Tell me about Celebrity Apprentice. Have you enjoyed it? Is it very different?

I like this format very much. The fact that the money goes to charity is especially rewarding. The celebrities are diverse and surprising. Seeing these very accomplished people work so hard for charity when they're already established is a terrific thing to be involved in. It's a great experience for everyone.

Do you have advice for people who have been fired or laid off in real life? 

Go to an area where the unemployment rate is the best. Go into a field that you love, but at the same time, that has potential. So many people study the wrong things, they go into the wrong fields, and no matter what they do, it's always going to be a battle throughout life. So find a great area, even if it means that you have to move your family. Find a great area, and a business that works. 

Is it a good time for people to try and start their own businesses?

Necessity is the mother of invention, but it's important to be careful. Cover your bases first, and then proceed from there. Creativity is important — what are the gaps that have been created by this situation? What will people need, what can they afford? The pieces of the economic puzzle have been changed — and we need some new edges. Entrepreneurs thrive in these situations, and it's a good time to look for the opportunities. Remaining positive is important — look for the solution rather than dwelling on the problem.

What do you think about investing in the real estate market now, while prices are so depressed?

It's a buyer's market and it's a good time to buy. If anyone is selling now it's probably due to one of the three D's: debt, divorce or death.

Do you think there will be a turnaround in real estate anytime soon?

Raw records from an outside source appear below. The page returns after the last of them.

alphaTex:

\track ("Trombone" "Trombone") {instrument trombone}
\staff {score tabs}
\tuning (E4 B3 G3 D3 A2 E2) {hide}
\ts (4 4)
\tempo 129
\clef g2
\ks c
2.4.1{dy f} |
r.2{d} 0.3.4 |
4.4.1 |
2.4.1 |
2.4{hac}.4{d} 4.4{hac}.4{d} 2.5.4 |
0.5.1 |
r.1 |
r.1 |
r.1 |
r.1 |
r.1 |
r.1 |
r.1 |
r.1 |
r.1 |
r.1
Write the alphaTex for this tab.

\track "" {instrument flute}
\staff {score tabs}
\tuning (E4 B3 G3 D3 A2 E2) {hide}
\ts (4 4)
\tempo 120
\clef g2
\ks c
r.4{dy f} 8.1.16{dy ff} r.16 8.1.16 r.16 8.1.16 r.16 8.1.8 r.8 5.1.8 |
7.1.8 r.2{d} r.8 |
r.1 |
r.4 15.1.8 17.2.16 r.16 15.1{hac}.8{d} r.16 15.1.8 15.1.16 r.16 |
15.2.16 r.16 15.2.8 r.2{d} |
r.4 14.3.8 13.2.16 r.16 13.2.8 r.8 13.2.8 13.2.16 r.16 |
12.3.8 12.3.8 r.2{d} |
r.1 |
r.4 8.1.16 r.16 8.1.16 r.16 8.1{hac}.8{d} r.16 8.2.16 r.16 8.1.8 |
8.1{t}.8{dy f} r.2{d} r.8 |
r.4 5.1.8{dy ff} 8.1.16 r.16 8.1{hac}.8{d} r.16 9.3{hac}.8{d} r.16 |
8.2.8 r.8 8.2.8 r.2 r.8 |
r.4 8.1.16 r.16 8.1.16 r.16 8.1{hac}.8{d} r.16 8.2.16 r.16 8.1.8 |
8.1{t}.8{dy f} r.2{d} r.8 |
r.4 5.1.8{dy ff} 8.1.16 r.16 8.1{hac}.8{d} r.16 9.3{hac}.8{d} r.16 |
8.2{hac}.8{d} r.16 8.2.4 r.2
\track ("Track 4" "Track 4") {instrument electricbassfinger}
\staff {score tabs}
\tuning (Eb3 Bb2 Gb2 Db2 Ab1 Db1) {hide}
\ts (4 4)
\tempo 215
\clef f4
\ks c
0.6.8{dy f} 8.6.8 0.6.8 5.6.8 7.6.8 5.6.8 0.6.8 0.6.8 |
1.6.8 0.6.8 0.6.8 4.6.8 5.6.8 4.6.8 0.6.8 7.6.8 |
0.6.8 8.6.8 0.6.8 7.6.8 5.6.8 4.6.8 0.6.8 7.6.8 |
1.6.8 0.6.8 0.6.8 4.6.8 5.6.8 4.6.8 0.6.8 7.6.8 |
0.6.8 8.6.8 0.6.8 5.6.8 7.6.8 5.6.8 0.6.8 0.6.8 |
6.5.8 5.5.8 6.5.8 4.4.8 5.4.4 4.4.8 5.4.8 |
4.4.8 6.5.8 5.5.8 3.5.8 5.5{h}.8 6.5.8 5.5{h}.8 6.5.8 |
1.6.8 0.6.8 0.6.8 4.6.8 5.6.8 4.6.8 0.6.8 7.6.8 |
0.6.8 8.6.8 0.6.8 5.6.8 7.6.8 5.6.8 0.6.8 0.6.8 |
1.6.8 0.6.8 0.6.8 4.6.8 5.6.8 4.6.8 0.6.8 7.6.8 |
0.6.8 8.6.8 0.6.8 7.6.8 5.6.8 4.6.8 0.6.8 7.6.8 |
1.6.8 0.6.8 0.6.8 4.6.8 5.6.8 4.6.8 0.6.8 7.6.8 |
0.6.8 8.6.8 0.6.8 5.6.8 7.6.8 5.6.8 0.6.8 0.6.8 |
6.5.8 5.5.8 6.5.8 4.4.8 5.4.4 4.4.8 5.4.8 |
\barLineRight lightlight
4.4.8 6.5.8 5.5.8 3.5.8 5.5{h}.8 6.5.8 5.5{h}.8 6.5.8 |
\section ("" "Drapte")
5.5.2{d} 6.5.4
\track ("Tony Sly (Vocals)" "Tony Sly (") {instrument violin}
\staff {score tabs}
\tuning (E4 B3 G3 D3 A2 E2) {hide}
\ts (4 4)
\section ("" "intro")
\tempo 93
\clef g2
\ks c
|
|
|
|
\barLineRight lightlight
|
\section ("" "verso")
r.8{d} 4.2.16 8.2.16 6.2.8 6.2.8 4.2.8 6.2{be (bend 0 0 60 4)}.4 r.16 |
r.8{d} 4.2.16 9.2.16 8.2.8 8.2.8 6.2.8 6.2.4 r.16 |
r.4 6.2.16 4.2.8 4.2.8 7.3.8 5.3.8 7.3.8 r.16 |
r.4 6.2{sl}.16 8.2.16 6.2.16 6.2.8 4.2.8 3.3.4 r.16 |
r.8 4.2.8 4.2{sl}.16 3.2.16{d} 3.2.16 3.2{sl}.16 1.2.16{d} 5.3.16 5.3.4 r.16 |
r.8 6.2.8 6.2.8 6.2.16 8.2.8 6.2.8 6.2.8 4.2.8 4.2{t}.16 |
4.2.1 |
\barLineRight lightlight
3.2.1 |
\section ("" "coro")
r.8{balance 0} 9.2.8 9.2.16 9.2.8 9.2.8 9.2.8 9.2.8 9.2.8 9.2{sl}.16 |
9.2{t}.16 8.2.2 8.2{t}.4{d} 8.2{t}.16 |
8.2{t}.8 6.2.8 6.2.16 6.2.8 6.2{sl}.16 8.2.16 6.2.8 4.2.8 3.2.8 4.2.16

Real estate is cyclical and it will even itself out, but it would help if the banks would lend some of the money they've received.

Is staying in the stock market now a mistake?

I'm sure some people will make a lot of money at a time like this, but you have to be very well informed as well as in a position to take risks. 

Are you getting more job applications these days?

We have always been inundated with them, but now more than ever.

Has the pool of applicants changed since the recession?

I don't deal with applications until the person has been screened and highly recommended to me, but my people tell me the caliber of applicants is significantly higher than ever.

What are the main qualities you look for in an employee?

Loyalty and a strong work ethic. I work hard and I get along with people very well provided they work hard too. Loyalty is important, and I like people to stay around, so I look for their work history. I have people who have been with me for 25, 30 years. Loyalty creates a solid base, and I need people who can keep up with me.